В ту ночь молодая маркиза почти не спала. Не сомкнув глаз, она напрасно пыталась обуздать шквал мыслей и чувств, бурливших в ее голове и не дававших ей покоя. Если бы ею овладела усталость, ее сны были бы похожи на сеанс непристойного и бредового фильма, снятого дьяволом. Как только забрезжило утро, этот ночной шабаш исчез, уступив место опустошающей печали и смутному ощущению, которое силилось принять четкие формы, подобно тому, как утренний свет избавляет мир от тьмы. И это смутное ощущение было худшим из всех пережитых бедствий. Большую часть утра Пакита пыталась от него избавиться. Два раза она сталкивалась в коридорах с Лили, которая вместо того, чтобы обнять ее за шею, покрыть щеки поцелуями и ввести в курс тысячи девичьих новостей, бабочками кружившихся в ее легкомысленной головке, ограничилась взглядом украдкой, в котором было замаскировано нечто непостижимое, похожее на ненависть.

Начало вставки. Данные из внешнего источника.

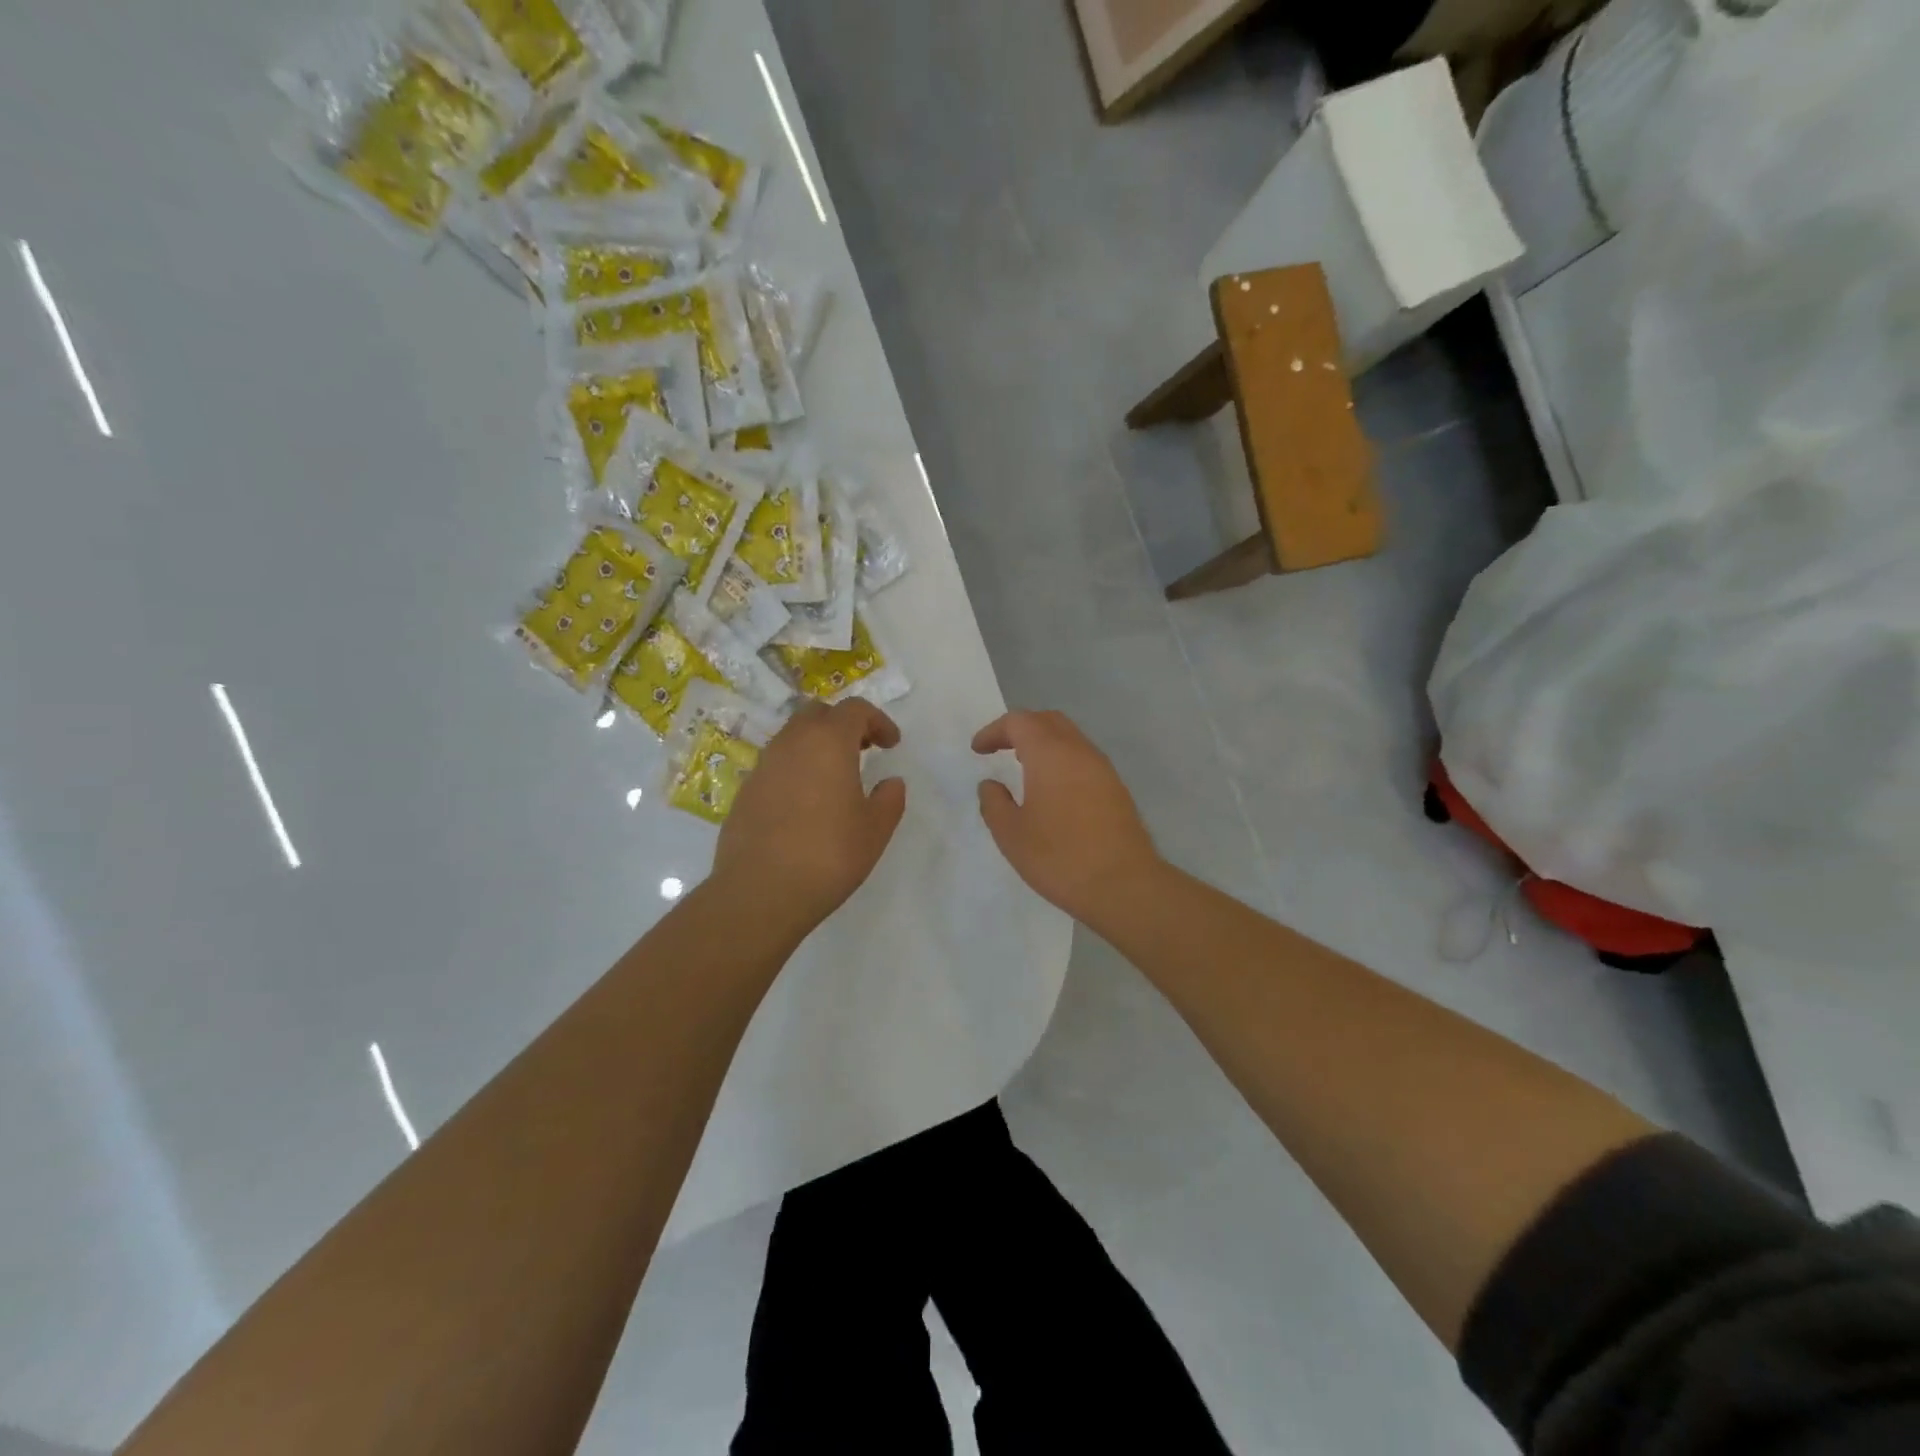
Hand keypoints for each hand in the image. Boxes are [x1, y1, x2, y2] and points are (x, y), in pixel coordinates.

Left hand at [712, 699, 906, 937]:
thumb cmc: (828, 855)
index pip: (854, 709)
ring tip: (834, 778)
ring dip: (816, 746)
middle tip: (862, 750)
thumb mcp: (875, 830)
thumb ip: (889, 799)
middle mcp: (791, 743)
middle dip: (843, 724)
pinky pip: (775, 765)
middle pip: (818, 713)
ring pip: (792, 737)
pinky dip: (795, 770)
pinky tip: (805, 804)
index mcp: (828, 742)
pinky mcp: (744, 791)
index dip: (877, 720)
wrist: (760, 891)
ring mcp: (762, 766)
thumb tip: (890, 782)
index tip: (891, 744)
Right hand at [973, 710, 1161, 923]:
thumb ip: (994, 803)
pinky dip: (1062, 761)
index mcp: (1050, 754)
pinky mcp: (1116, 789)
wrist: (1124, 885)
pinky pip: (1083, 759)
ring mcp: (1103, 769)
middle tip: (1000, 749)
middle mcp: (1079, 751)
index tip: (978, 750)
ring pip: (1070, 738)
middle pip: (1048, 721)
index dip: (994, 731)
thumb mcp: (1011, 834)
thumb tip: (991, 785)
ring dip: (1044, 744)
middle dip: (1021, 728)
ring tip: (1024, 767)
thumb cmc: (1059, 857)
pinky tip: (1052, 790)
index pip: (1019, 722)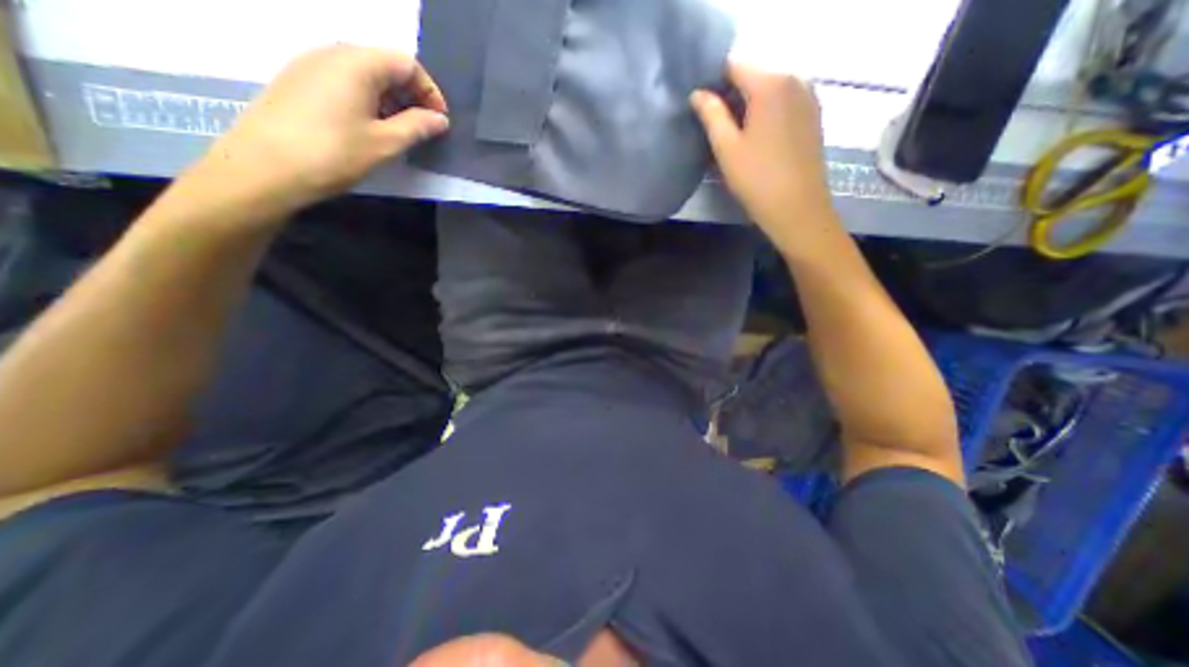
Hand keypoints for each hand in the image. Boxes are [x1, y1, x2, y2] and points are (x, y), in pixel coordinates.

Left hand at [198, 46, 451, 217]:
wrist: (265, 167)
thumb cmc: (334, 153)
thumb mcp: (386, 143)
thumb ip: (417, 127)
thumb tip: (440, 119)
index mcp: (357, 63)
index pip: (407, 63)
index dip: (430, 91)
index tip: (440, 122)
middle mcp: (332, 52)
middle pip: (384, 64)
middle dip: (411, 95)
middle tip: (423, 128)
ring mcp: (310, 65)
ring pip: (364, 73)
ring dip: (390, 99)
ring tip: (400, 132)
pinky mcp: (298, 82)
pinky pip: (343, 82)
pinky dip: (367, 101)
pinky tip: (370, 128)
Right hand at [687, 64, 832, 249]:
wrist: (798, 209)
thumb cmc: (757, 180)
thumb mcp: (726, 148)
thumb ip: (711, 115)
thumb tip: (697, 94)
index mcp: (771, 84)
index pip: (733, 66)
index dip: (713, 84)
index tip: (700, 110)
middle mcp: (795, 79)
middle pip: (752, 77)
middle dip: (730, 97)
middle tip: (714, 129)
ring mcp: (808, 96)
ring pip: (768, 91)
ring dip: (747, 108)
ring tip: (733, 138)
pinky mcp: (813, 116)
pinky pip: (783, 103)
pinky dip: (765, 114)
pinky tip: (756, 141)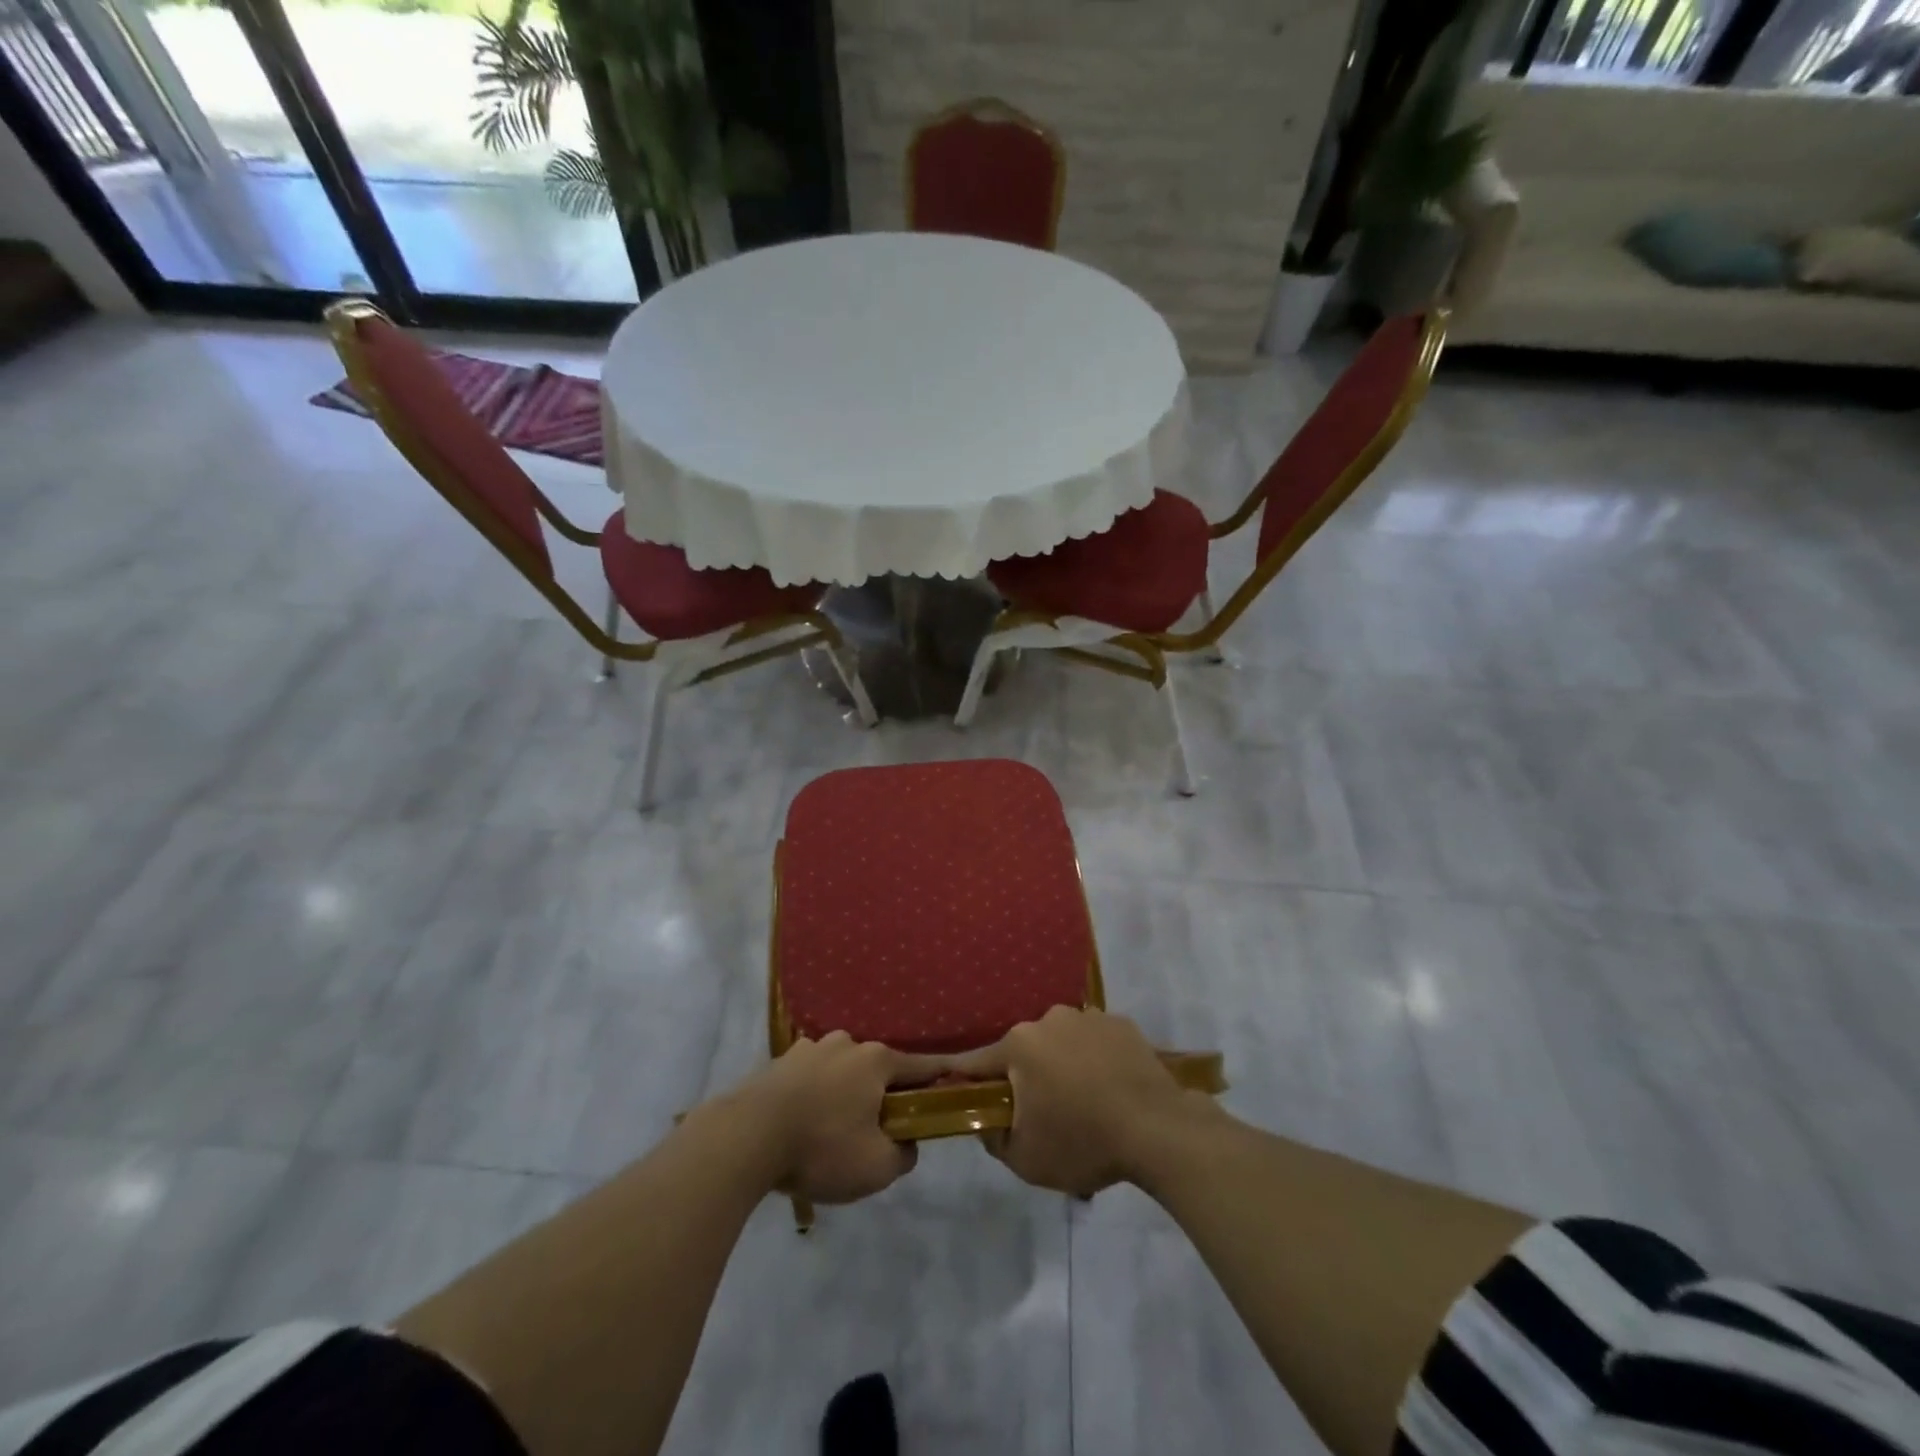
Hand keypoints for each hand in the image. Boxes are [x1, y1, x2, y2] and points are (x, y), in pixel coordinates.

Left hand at [724, 1033, 942, 1205]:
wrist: (745, 1138)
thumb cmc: (821, 1147)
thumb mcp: (877, 1167)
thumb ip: (904, 1154)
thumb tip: (906, 1142)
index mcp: (876, 1060)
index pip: (921, 1067)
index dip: (939, 1079)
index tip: (952, 1087)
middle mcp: (847, 1043)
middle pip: (878, 1070)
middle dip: (883, 1095)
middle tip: (878, 1131)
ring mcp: (810, 1048)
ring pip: (842, 1072)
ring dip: (845, 1094)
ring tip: (833, 1132)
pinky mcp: (779, 1062)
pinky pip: (810, 1079)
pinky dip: (815, 1097)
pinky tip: (803, 1125)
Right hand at [948, 1006, 1217, 1197]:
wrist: (1158, 1130)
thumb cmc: (1083, 1142)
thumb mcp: (1025, 1159)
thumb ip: (993, 1136)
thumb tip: (987, 1119)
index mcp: (1020, 1045)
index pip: (978, 1062)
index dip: (965, 1078)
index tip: (960, 1087)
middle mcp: (1050, 1019)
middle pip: (1025, 1050)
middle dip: (1027, 1076)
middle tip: (1043, 1112)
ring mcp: (1088, 1017)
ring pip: (1062, 1042)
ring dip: (1063, 1064)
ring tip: (1084, 1101)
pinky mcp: (1121, 1023)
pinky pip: (1095, 1041)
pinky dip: (1096, 1059)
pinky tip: (1110, 1088)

Около полудня Паките начало казаться, что дом вот-вот рухнет ей на голову, и она собралась выйти на улицу. Настроение толкало на поиски уединения, но Пакита верила, что погружение в толпу, в безмолвный контакт с неизвестными мужчинами и женщинами, занятыми своими хлопотами, переживающими собственные радости и озабоченными своими проблемами, помогло бы ей отстраниться от своего положения. Она уже надела пальто и перчатки и взяла в руки сумочку, когда в комнату вошла служанка. Какая-то женщина спрашивала сеньору маркизу де Корнелла. Увидев ее оборванный вид, дворецкий направил ее в дверь для слуг, и теперь она ждала на кухне. Она не пожелала назвать ни свое имя, ни цель визита; назвала лишь имя сеньоры маркизы и выразила уже не желание, но необходимость немедленно с ней поговорить. С громоздким тюком и грудным ребенком на руках, женщина не производила впечатления безумной или опасной.